The article discusses the development and performance of a set of tiny test models trained on the ImageNet-1k dataset, created by Ross Wightman and published on Hugging Face. These models represent various popular architecture families and are designed for quick verification of model functionality, allowing users to download pretrained weights and run inference efficiently, even on less powerful hardware. The models are characterized by their smaller size, lower default resolution, and reduced complexity, typically featuring only one block per stage and narrow widths. They were trained using a recent recipe adapted from MobileNet-v4, which is effective for maximizing accuracy in smaller models. While the top-1 accuracy scores of these models may not be particularly impressive, they are noted for their potential effectiveness in fine-tuning for smaller datasets and applications that require reduced computational resources, such as embedded systems or reinforcement learning tasks. The article provides a detailed summary of the models' performance metrics, including top-1 and top-5 accuracy scores, parameter counts, and throughput rates at a resolution of 160x160 pixels.
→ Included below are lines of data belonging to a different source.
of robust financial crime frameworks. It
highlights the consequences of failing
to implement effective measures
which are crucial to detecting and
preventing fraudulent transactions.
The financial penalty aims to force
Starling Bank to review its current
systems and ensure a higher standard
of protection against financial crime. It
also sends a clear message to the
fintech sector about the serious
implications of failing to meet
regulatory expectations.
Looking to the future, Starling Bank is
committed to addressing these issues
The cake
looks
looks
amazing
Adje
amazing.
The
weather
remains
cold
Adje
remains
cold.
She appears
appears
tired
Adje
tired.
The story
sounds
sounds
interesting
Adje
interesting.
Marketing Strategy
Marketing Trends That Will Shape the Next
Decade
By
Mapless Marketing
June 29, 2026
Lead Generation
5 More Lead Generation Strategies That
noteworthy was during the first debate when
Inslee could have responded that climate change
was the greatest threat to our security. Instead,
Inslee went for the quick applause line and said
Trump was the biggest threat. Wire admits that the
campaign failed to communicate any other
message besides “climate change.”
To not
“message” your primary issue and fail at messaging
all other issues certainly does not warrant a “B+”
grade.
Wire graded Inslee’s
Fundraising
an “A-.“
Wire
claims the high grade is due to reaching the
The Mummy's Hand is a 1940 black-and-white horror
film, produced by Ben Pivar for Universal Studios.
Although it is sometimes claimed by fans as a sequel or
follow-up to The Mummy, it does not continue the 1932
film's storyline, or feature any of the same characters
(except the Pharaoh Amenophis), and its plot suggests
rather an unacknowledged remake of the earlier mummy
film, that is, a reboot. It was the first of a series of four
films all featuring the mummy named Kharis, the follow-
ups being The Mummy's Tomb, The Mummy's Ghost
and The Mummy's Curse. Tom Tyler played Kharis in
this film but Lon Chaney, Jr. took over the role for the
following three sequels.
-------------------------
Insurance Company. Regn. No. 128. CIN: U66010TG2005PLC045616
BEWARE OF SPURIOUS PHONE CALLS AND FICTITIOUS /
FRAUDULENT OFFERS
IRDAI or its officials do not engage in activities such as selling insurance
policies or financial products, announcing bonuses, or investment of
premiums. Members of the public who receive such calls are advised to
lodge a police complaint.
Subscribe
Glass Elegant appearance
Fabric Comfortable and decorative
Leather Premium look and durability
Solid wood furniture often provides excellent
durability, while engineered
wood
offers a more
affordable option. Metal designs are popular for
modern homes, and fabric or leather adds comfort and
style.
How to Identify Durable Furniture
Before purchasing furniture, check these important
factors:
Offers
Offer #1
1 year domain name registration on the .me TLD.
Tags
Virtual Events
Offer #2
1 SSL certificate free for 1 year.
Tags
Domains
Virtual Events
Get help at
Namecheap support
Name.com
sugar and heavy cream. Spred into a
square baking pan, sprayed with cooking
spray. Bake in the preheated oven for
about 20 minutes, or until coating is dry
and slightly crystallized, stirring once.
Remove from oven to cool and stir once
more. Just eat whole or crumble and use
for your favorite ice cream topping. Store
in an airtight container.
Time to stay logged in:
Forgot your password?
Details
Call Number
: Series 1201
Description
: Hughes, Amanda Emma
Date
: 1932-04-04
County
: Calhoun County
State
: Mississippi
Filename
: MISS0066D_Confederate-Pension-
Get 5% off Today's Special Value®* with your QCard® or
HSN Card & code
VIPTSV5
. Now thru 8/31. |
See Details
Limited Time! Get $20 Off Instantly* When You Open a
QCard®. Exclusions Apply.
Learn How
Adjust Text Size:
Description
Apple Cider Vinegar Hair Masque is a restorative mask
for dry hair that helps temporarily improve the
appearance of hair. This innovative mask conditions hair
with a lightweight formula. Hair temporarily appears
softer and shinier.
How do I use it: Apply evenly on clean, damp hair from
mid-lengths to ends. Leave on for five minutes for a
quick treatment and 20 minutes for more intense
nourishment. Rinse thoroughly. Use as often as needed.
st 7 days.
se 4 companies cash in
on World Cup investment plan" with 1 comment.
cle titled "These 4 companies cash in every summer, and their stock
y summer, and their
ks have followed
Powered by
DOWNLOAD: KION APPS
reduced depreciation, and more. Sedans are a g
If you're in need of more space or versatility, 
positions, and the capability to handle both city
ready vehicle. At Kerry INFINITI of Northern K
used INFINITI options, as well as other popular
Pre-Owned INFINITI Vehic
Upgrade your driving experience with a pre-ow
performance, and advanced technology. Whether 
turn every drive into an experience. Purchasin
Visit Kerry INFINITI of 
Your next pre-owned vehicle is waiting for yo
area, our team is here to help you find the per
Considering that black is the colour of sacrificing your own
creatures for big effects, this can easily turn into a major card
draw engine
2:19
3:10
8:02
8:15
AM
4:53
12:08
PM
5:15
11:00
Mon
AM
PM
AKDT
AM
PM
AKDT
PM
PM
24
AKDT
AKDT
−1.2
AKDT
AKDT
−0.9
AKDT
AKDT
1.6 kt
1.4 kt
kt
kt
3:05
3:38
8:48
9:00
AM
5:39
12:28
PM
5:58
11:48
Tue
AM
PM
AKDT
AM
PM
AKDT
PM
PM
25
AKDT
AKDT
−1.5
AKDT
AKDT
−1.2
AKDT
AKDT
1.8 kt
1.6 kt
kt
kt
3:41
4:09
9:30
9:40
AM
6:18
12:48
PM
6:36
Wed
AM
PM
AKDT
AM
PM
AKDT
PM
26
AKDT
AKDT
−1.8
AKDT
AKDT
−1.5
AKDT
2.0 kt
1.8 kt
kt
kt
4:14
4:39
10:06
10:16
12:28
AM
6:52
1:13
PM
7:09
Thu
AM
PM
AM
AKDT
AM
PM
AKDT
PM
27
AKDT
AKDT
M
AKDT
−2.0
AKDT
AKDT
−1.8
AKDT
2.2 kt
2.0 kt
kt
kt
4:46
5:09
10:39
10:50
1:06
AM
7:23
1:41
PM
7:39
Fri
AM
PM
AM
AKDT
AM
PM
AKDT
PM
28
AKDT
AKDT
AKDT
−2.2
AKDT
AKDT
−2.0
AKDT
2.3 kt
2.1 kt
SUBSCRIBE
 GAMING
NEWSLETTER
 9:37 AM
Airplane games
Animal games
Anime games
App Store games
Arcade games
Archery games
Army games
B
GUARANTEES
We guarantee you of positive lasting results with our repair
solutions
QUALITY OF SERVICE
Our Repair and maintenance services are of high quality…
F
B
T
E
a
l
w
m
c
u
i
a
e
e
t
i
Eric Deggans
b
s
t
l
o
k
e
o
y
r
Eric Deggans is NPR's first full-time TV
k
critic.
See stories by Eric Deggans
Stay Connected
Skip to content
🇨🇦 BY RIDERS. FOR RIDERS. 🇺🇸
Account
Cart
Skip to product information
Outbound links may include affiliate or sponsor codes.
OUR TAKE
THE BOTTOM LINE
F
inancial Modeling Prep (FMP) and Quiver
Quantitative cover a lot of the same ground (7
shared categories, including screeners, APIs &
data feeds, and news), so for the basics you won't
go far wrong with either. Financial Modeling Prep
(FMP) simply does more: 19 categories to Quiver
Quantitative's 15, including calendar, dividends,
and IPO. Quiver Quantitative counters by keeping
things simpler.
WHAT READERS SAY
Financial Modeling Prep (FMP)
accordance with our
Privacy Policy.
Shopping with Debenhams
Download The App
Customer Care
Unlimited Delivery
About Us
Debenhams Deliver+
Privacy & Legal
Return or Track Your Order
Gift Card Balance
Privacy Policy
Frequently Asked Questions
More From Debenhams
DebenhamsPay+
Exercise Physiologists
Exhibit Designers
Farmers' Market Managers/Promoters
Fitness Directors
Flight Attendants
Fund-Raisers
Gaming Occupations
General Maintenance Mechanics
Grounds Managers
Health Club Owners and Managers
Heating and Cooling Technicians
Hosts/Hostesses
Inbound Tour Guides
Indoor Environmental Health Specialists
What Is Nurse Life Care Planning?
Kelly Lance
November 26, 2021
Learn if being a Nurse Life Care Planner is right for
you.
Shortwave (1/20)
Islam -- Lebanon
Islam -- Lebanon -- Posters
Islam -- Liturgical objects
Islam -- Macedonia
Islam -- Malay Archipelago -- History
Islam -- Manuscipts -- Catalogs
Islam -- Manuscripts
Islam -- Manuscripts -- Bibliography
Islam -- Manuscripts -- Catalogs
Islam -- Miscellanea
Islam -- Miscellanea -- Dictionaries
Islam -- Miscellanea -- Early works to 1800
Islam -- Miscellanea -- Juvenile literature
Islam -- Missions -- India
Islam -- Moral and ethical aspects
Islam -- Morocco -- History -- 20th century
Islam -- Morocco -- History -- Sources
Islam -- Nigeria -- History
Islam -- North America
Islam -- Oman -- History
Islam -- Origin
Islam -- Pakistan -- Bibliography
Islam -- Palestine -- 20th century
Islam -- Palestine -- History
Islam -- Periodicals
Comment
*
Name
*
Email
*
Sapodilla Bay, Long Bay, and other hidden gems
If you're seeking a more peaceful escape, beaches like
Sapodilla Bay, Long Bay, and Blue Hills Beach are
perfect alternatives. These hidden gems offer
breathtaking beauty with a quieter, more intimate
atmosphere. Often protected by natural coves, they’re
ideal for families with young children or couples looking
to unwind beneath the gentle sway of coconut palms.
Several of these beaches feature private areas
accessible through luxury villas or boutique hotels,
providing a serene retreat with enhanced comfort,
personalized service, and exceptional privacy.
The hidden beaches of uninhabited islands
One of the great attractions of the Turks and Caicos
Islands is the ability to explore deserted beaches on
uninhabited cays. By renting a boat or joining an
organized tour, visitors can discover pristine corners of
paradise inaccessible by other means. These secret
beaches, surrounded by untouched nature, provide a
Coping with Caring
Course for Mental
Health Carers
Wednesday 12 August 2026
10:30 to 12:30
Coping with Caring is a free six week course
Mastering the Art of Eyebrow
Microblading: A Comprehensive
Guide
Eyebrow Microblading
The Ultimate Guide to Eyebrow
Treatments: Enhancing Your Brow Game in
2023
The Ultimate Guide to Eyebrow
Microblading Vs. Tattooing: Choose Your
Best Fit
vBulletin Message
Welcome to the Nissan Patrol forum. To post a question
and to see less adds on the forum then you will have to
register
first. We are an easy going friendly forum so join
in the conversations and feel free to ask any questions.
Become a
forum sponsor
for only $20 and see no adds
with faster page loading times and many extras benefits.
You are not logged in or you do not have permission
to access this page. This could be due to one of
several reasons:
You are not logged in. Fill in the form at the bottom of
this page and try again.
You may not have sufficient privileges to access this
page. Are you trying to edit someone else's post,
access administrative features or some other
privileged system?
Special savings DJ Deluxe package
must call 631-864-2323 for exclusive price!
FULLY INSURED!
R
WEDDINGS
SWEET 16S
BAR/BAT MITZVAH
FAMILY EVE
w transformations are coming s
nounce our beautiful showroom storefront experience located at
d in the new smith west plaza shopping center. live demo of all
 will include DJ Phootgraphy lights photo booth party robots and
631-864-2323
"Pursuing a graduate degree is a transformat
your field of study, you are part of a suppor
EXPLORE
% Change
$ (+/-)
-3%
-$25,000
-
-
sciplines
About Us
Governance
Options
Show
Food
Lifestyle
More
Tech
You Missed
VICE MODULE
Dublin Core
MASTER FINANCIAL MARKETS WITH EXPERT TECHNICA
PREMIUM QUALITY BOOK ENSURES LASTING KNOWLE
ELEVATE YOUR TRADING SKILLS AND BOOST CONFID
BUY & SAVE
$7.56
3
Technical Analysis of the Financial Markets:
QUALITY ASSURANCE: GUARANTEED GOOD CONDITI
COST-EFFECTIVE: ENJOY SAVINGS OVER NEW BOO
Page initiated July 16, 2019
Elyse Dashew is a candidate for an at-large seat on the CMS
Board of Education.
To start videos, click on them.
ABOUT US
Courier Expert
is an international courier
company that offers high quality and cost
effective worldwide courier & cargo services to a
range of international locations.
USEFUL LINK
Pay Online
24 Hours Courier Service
The results indicate that the models, while small, can still achieve reasonable accuracy levels, with some models performing better at a slightly higher resolution of 192x192 pixels. Additionally, the article outlines the throughput performance of the models when compiled with PyTorch 2.4.1 on an RTX4090 GPU, showcasing the number of inference and training samples processed per second under different compilation modes. This data highlights the efficiency of the models in terms of speed, which is crucial for real-time applications. The article also delves into the unique architectural variations of the models, providing insights into their design and the specific components used in each. For instance, the ByobNet combines elements from EfficientNet, ResNet, and DarkNet, while the ConvNeXt models utilize depth-wise convolutions and different activation functions. The EfficientNet models are noted for their use of various normalization techniques, including BatchNorm, GroupNorm, and LayerNorm. Overall, the article invites the community to explore potential applications for these tiny test models beyond mere testing, emphasizing their versatility and the innovative approaches taken in their design.